Robert's Geospatial Gibberish: Workflow

Showing posts with label Workflow. Show all posts

Friday, 17 October 2008

NEDF Overview

Report to NZ Geospatial Office.

National Elevation Data Framework (NEDF) workshop, 18^th March 2008, AAS, Shine Dome, Canberra, sponsored by the Australian Academy of Science (AAS) and ANZLIC.

Since this is rather a long report compared to typical blog entries, I've split it into 4 posts to make it more manageable.

ContentsNEDF Part 1: The Australian National Elevation Data Framework
NEDF Part 2: Implications for New Zealand
NEDF Part 3: Strawman NZ Elevation Data Framework
NEDF Part 4: Recommendations for a Plan of Action

Acknowledgements

I would like to thank NZGO staff for inviting me and the other NZ participants to attend the NEDF workshop, and thank the other participants for sporadic discussions since then. Where available I have attached their individual reports as appendices. I have also attached an independent otherwise unpublished proposal for KiwiDEM from Paul Hughes at DoC. Having said that any failings, shortcomings or omissions in the report are mine and not theirs. Finally I acknowledge that the PGSF funded SpInfo II research project has funded my time to write this report, which is an additional output beyond the original terms of the contract.

NEDF Part 4: Recommendations for a Plan of Action

The following recommendations should be seen as a checklist of actions that collectively will move NZs elevation infrastructure fully into a digitally wired Web 2.0 world.
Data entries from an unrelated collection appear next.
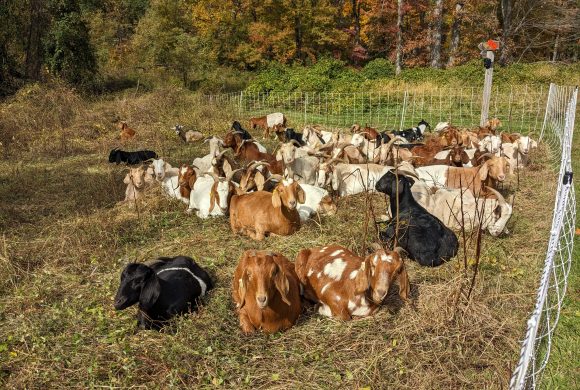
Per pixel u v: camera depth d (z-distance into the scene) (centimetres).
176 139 1784
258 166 1022
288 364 491
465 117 2195
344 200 961
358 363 491
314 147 1331
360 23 4300
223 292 620
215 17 3841
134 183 1006
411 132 1659
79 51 2653
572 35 3791
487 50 1652
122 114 2030
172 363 493
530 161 1285
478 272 636
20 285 669
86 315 588
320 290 568
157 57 3228
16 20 2514
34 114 1845
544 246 750
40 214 958
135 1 4478
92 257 739
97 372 488
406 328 534
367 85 2694
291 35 3878
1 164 1416
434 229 681
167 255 742
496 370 479
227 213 881
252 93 2727
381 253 511
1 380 484
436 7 3488
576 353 511
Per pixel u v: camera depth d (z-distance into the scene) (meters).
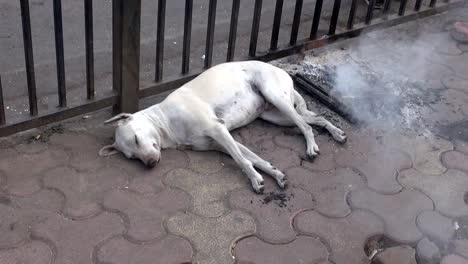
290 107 2.27
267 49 2.95
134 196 1.96
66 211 1.87
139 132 2.06
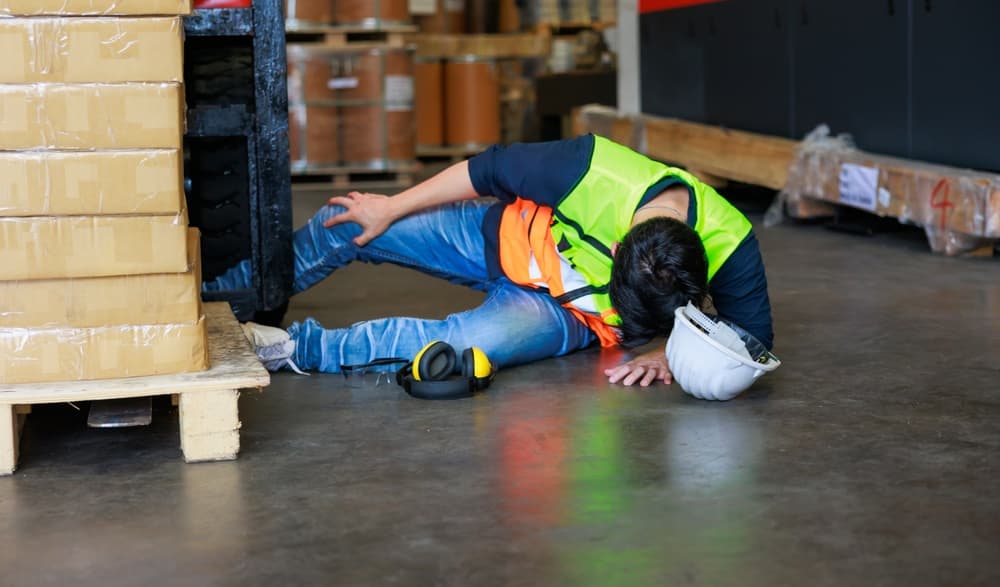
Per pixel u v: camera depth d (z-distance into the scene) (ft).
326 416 9.87
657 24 29.91
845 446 8.84
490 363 10.76
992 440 8.94
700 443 8.96
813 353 11.96
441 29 35.99
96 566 6.87
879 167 19.16
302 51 29.96
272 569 6.77
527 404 10.15
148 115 8.46
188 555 7.00
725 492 7.88
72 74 8.34
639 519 7.42
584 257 10.71
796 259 18.19
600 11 37.04
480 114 35.53
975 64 18.63
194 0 11.96
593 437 9.15
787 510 7.54
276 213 12.46
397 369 11.27
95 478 8.43
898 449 8.75
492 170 10.92
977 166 18.79
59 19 8.27
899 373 11.07
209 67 12.55
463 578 6.58
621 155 10.30
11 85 8.29
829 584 6.44
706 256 9.50
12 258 8.45
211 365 9.12
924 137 19.99
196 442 8.68
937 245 18.21
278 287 12.55
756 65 25.30
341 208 12.26
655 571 6.64
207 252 12.88
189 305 8.83
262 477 8.37
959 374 10.99
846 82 22.09
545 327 11.23
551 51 36.40
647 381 10.65
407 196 11.58
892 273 16.71
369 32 30.66
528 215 11.11
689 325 9.68
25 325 8.62
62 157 8.41
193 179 12.75
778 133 24.67
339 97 30.42
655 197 9.98
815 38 23.00
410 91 31.04
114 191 8.49
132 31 8.37
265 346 11.09
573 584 6.48
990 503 7.61
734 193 27.45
For this to be achieved every contributor needs to move their elevation assets and knowledge into a digital web-enabled form. Standards need to shift from official published documents describing the circumstances for the standard and containing formulae and data references, to authoritative web-services that actively support the embody best practice of the standard in use. While this might traditionally be approached in a grand design top-down organised way it can also be approached as a bottom-up grass-roots movement where each contributor progressively establishes a suit of web-services associated with their own elevation assets and knowledge. Such an approach is an anathema to traditionalists who need to organise, but the beauty of Web 2.0 is that provided each participant approaches the solution to their part of the problem using appropriate standards (eg OGC WFS, and WCS standards etc), with an expectation that everything will be in a state of continuous evolution as they incrementally respond to market needs – ie the development principle of continuous just-in-time beta releases rather than occasional massive version changes. Then collectively we will converge on a working solution with minimal grand-design overhead effort and significantly reduced risk of failure. Success in a Web 2.0 environment is directly related to shortened time to market. Don’t ‘talk and plan’ just ‘do it and do it again’.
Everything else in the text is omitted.